Der Waldbrand war laut Kreis am Samstagnachmittag an einem Steilhang in der Nähe von Traisen ausgebrochen.
Am späten Samstagabend wurden erst einzelne Gebäude in unmittelbarer Nähe zu dem Waldbrand geräumt, in der Folge entschieden die Einsatzkräfte, mehrere Straßen im nördlichen Teil Traisens zu räumen.
Explosionen im Brandgebiet
Menschen mussten bis 2 Uhr in der Nacht Gebäude in einem Radius von einem Kilometer um den Brand verlassen, eine Notunterkunft wurde eingerichtet - und zwar in der Birkenberghalle in Roxheim.
Der Kreis bot älteren oder kranken Menschen sowie Müttern mit Kindern unter drei Jahren an, sich zu melden, damit Hotelzimmer vermittelt werden können.
Es bestehe derzeit keine Gefahr für die Häuser im Evakuierungsgebiet, die Räumung erfolge vorsorglich, betonte der Kreis.
Es habe Explosionen in dem Gebiet gegeben, der herbeigerufene Kampfmittelräumdienst bewerte die Lage fortlaufend, berichtete eine Kreissprecherin.
Schneisen und Wasser gegen Ausbreitung der Flammen
Die Feuerwehr versuchte, eine weitere Ausbreitung der Flammen zu verhindern.
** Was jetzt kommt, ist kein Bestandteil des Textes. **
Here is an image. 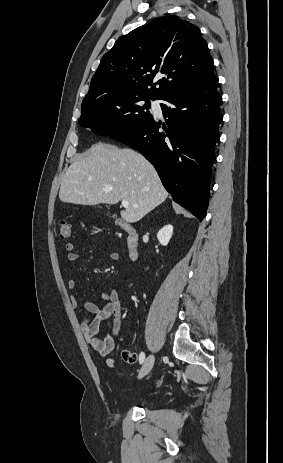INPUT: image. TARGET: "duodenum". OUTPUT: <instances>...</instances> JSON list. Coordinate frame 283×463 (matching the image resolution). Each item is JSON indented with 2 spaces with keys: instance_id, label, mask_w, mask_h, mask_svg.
Here are the masks:
<instances>
[{
  "instance_id": "410a0bca",
  "label": "duodenum",
  "mask_w": 283,
  "mask_h": 463,
  "mask_svg": "<svg viewBox=\"0 0 283 463\" xmlns=\"http://www.w3.org/2000/svg\"><path fill=\"white\" fill-rule=\"evenodd\" d=\"M119 227L127 233V245L129 249V256L130 259L136 261L139 256L138 252V233L135 227L125 221H121L118 223Z\"/></svg>"
}]
</instances>
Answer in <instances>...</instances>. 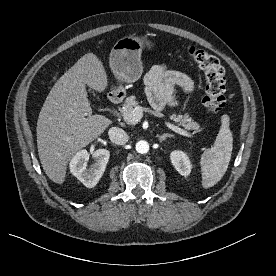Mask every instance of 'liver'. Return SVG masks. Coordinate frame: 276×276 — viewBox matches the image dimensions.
Returning <instances> with one entry per match:
<instances>
[{
	"instance_id": "6515ba94",
	"label": "liver",
	"mask_w": 276,
	"mask_h": 276,
	"mask_svg": "<svg viewBox=\"0 0 276 276\" xmlns=\"http://www.w3.org/2000/svg\"><path fill=\"white\" fill-rule=\"evenodd\" d=\"M86 85L103 92L108 78L103 63L93 53L82 56L52 87L37 121V147L46 175L65 181L71 157L100 136L112 121L92 113Z\"/></svg>"
}]
</instances>
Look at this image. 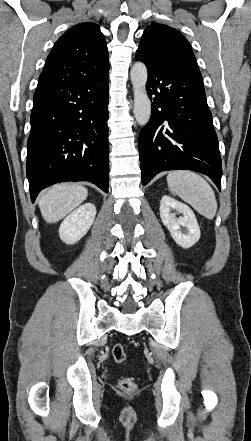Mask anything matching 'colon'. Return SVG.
I'll return each instance as SVG.
<instances>
[{"label":"colon","mask_w":251,"mask_h":441,"mask_svg":"<svg viewBox=\"0 0 251 441\" xmlns=\"http://www.w3.org/2000/svg\"><path fill=\"white\" fill-rule=\"evenodd\" d=\"M111 354L113 360L118 364H121L126 360V352L123 345L121 344L113 345V347L111 348ZM118 385L122 391L128 393L133 392L136 389V383L131 377H123L119 381Z\"/></svg>","instance_id":"colon-1"}]
</instances>
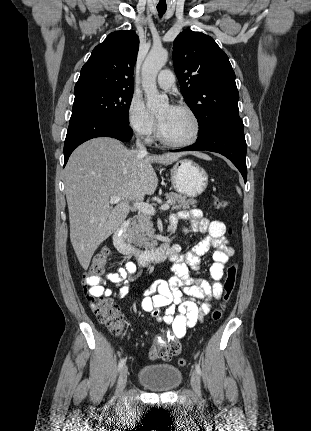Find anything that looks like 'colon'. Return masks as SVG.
<instances>
[{
  "instance_id": "obj_1",
  "label": "colon",
  "mask_w": 311,
  "mask_h": 431,
  "mask_svg": "<svg viewBox=\"0 0 311 431\" xmlns=\"http://www.w3.org/2000/svg\"><path fill=\"white\" fill-rule=\"evenodd\" d=\"M213 204L217 208H226L227 201L221 198H215ZM109 256V249L103 248L99 253H97L93 261L83 276L84 290L87 297L93 304L94 313L97 315L100 322L106 324L110 331L114 335H121L125 331V321L119 311V308L113 301L109 298L103 296H97L93 293L92 289L96 286V281L104 272ZM238 266L232 264L227 268L226 277L223 283L224 293L222 297L221 304L213 310L212 319L219 320L224 312L226 303L229 301L236 285ZM180 343L173 339H159L153 344L150 349L149 357L150 359H162L169 360L173 356L180 352ZM180 366H185L187 360L185 358H180L178 360Z\"/></svg>"
}]
</instances>
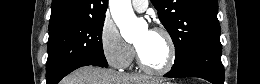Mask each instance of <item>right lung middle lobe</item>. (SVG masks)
<instances>
[{
	"instance_id": "obj_1",
	"label": "right lung middle lobe",
	"mask_w": 260,
	"mask_h": 84,
	"mask_svg": "<svg viewBox=\"0 0 260 84\" xmlns=\"http://www.w3.org/2000/svg\"><path fill=\"white\" fill-rule=\"evenodd\" d=\"M105 15L49 30L46 83L57 84L82 65L107 67L102 46Z\"/></svg>"
}]
</instances>
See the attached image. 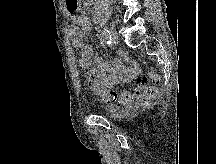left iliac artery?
Here are the masks:
<instances>
[{"instance_id": "left-iliac-artery-1", "label": "left iliac artery", "mask_w": 216, "mask_h": 164, "mask_svg": "<svg viewBox=\"0 0 216 164\" xmlns=\"http://www.w3.org/2000/svg\"><path fill=\"white\" fill-rule=\"evenodd\" d=\"M102 35L104 37V41L110 45L111 44V34L107 28H104Z\"/></svg>"}]
</instances>
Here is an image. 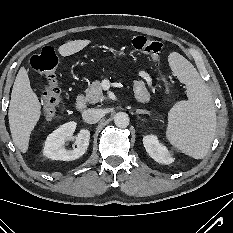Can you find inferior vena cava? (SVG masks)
I'll list each match as a JSON object with an SVG mask.
<instances>
[{
  "label": "inferior vena cava",
  "instance_id": "inferior-vena-cava-1",
  "mask_svg": "<svg viewBox=\"0 0 233 233\" xmlns=\"http://www.w3.org/2000/svg\"><path fill=\"white\" fill-rule=\"evenodd\" d=\"M103 116L101 109H87L82 113L83 120L89 124L97 123Z\"/></svg>",
  "mask_w": 233,
  "mask_h": 233
}]
</instances>
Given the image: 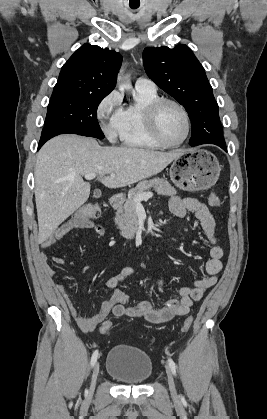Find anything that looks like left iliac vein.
<instances>
[{"label":"left iliac vein","instance_id":"left-iliac-vein-1","mask_svg":"<svg viewBox=\"0 0 267 419\" xmlns=\"http://www.w3.org/2000/svg\"><path fill=\"white\" fill-rule=\"evenodd\" d=\"M166 373H167L168 386H169L170 393H171L172 397L176 398L177 397V391H176L175 382H174L172 372L170 371L169 368H167Z\"/></svg>","mask_w":267,"mask_h":419}]
</instances>
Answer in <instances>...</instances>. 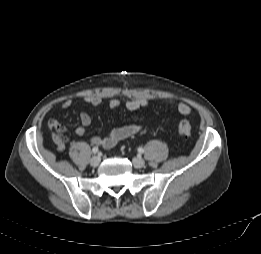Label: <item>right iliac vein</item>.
Segmentation results:
<instances>
[{"label": "right iliac vein", "instance_id": "right-iliac-vein-1", "mask_svg": "<svg viewBox=\"0 0 261 254\" xmlns=\"http://www.w3.org/2000/svg\"><path fill=\"white\" fill-rule=\"evenodd\" d=\"M100 161H101V158L100 156H93L91 159H90V165L92 167H97L99 164H100Z\"/></svg>", "mask_w": 261, "mask_h": 254}]
</instances>
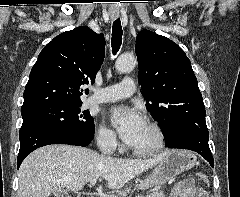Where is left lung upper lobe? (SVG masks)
I'll return each instance as SVG.
<instances>
[{
	"instance_id": "5c2ea615",
	"label": "left lung upper lobe",
	"mask_w": 240,
	"mask_h": 197,
	"mask_svg": "<svg viewBox=\"0 0 240 197\" xmlns=\"http://www.w3.org/2000/svg\"><path fill=\"white\" fill-rule=\"evenodd\" d=\"M135 52L146 107L164 133V119L202 100L191 62L176 43L149 30L138 33Z\"/></svg>"
}]
</instances>
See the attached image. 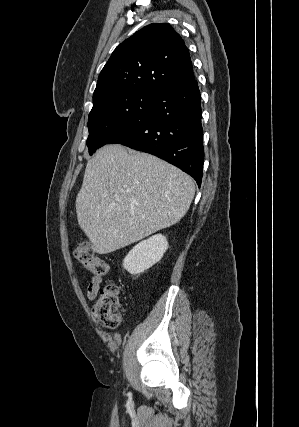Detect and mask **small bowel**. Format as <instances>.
<instances>
[{
  "instance_id": "small-bowel-1",
  "label": "small bowel",
  "mask_w": 299,
  "mask_h": 427,
  "mask_svg": "<svg viewBox=\"0 0 299 427\" xmlns=\"http://www.w3.org/2000/svg\"><path fill=\"white\" fill-rule=\"evenodd\" d=\"M102 282L101 276H93L87 286V297L89 300H95L98 296L100 285Z\"/></svg>"
}]
</instances>
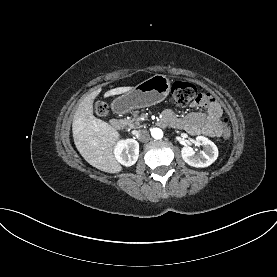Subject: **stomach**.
Instances as JSON below:
<instances>
[{"label":"stomach","mask_w":277,"mask_h":277,"mask_svg":"<svg viewBox=\"0 0 277 277\" xmlns=\"http://www.w3.org/2000/svg\"><path fill=\"white\" fill-rule=\"evenodd\" d=\"M169 92L170 80L165 75L156 74L117 97L112 103V109L117 113H126L132 109L149 107L164 100Z\"/></svg>","instance_id":"1"}]
</instances>
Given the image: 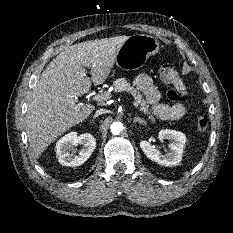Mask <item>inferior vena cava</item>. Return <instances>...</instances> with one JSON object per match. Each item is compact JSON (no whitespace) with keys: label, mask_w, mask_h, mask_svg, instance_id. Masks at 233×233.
<instances>
[{"label":"inferior vena cava","mask_w":233,"mask_h":233,"mask_svg":"<svg viewBox=\"0 0 233 233\" xmlns=\"http://www.w3.org/2000/svg\"><path fill=\"white\" fill-rule=\"evenodd\" d=\"M103 113H106V110H104V109H99V110L96 111L95 116L101 115V114H103Z\"/></svg>","instance_id":"602c4592"}]
</instances>
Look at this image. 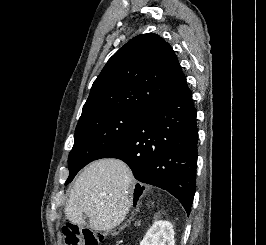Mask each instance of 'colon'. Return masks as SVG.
Segmentation results:
<instances>
[{
  "mask_svg": "<svg viewBox=\"0 0 266 245\" xmlns=\"http://www.w3.org/2000/svg\"><path fill=\"white\" fill-rule=\"evenodd\" d=\"M61 237L65 245H101L105 235L69 222L62 228Z\"/></svg>",
  "mask_w": 266,
  "mask_h": 245,
  "instance_id": "obj_1",
  "label": "colon"
}]
</instances>
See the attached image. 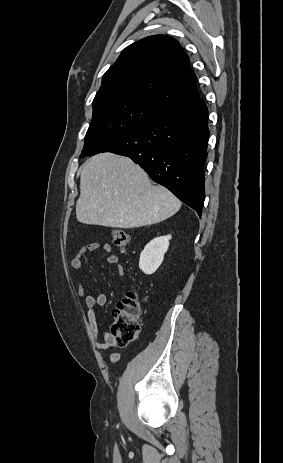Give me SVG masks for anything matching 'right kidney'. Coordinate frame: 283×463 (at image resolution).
<instances>
[{"mask_svg": "<svg viewBox=\"0 0 283 463\" xmlns=\"http://www.w3.org/2000/svg\"><path fill=\"white\" fill-rule=\"evenodd\" d=\"M171 235L151 240L140 254L139 268L147 275L153 274L162 264L169 247Z\"/></svg>", "mask_w": 283, "mask_h": 463, "instance_id": "1", "label": "right kidney"}]
</instances>
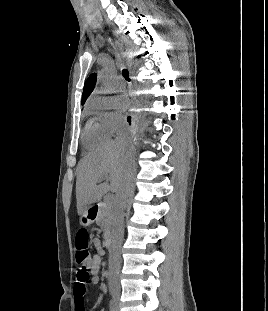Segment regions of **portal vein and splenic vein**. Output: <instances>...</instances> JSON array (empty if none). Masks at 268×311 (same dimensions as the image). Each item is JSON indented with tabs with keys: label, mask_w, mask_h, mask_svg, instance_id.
<instances>
[{
	"label": "portal vein and splenic vein",
	"mask_w": 268,
	"mask_h": 311,
	"mask_svg": "<svg viewBox=\"0 0 268 311\" xmlns=\"http://www.w3.org/2000/svg\"><path fill=\"white\" fill-rule=\"evenodd\" d=\"M109 178L108 177H106L104 180H108Z\"/></svg>",
	"instance_id": "18ae733b"
}]
</instances>
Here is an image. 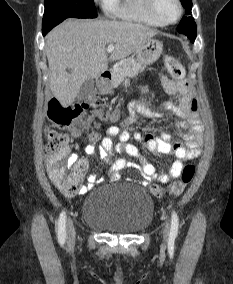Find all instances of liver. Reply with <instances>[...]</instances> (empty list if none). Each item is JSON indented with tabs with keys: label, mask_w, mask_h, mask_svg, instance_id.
Returning a JSON list of instances; mask_svg holds the SVG:
<instances>
[{
	"label": "liver",
	"mask_w": 233,
	"mask_h": 284,
	"mask_svg": "<svg viewBox=\"0 0 233 284\" xmlns=\"http://www.w3.org/2000/svg\"><path fill=\"white\" fill-rule=\"evenodd\" d=\"M157 31L126 21L69 19L47 36L50 89L64 107L71 105L84 81L99 77L108 61L137 52ZM115 49L108 58L107 46ZM70 69L71 73L66 70Z\"/></svg>",
	"instance_id": "6515ba94"
}]
</instances>
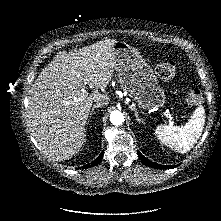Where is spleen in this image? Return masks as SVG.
Segmentation results:
<instances>
[{"mask_svg": "<svg viewBox=\"0 0 221 221\" xmlns=\"http://www.w3.org/2000/svg\"><path fill=\"white\" fill-rule=\"evenodd\" d=\"M205 123L204 108L198 107L191 121L184 126L160 125L156 128L155 134L161 143L173 148L174 150L186 153L201 136Z\"/></svg>", "mask_w": 221, "mask_h": 221, "instance_id": "3e777b00", "label": "spleen"}]
</instances>
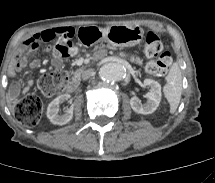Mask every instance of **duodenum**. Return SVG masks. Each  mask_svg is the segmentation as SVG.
Wrapping results in <instances>:
<instances>
[{
  "label": "duodenum",
  "instance_id": "1",
  "mask_svg": "<svg viewBox=\"0 0 215 183\" xmlns=\"http://www.w3.org/2000/svg\"><path fill=\"white\" fill-rule=\"evenodd\" d=\"M77 86H78V81L76 79L70 81L66 87V92H68V93L74 92L76 90Z\"/></svg>",
  "mask_w": 215,
  "mask_h": 183
}]
</instances>
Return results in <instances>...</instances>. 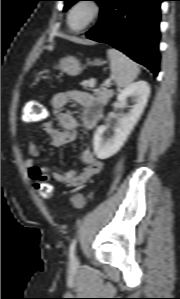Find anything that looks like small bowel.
<instances>
[{"label": "small bowel", "mask_w": 180, "mask_h": 299, "mask_svg": "<svg viewBox=\"0 0 180 299\" xmlns=\"http://www.w3.org/2000/svg\"><path fill=\"white\" fill-rule=\"evenodd\" d=\"M70 99L84 107L81 124L86 130L94 129L101 118V104L93 95L87 92L75 90L54 95L51 99L50 106L60 128H57L53 121H45L42 123V128L50 136L51 145L54 147L67 145L73 142L77 137V129L80 124L73 115L64 110L65 105ZM28 153L31 157L39 155V148L36 142L31 141L29 143ZM80 156L84 163V168L80 172L69 170L60 173L48 168L39 167L31 159L25 162V166L28 169L30 179L33 181L42 182L53 179L66 187H80L97 175L103 167L102 161L95 156L91 147L83 148Z\"/></svg>", "instance_id": "obj_1"}]
</instances>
Dafür sollten nach Angaben der Kreissprecherin Schneisen am Rand des Brandgebietes geschlagen werden. Außerdem sollte der Brand mithilfe von Bewässerung an der Feuerfront in Grenzen gehalten werden.
Vor Ort war auch die sogenannte Schnelleinsatzgruppe Verpflegung des Kreisverbandes Bad Kreuznach des Deutschen Roten Kreuzes (DRK).
Sie übernahm die Versorgung der Einsatzkräfte, in einer Phase, in der auch in der Umgebung viele hitzebedingte Einsätze gefahren werden mussten.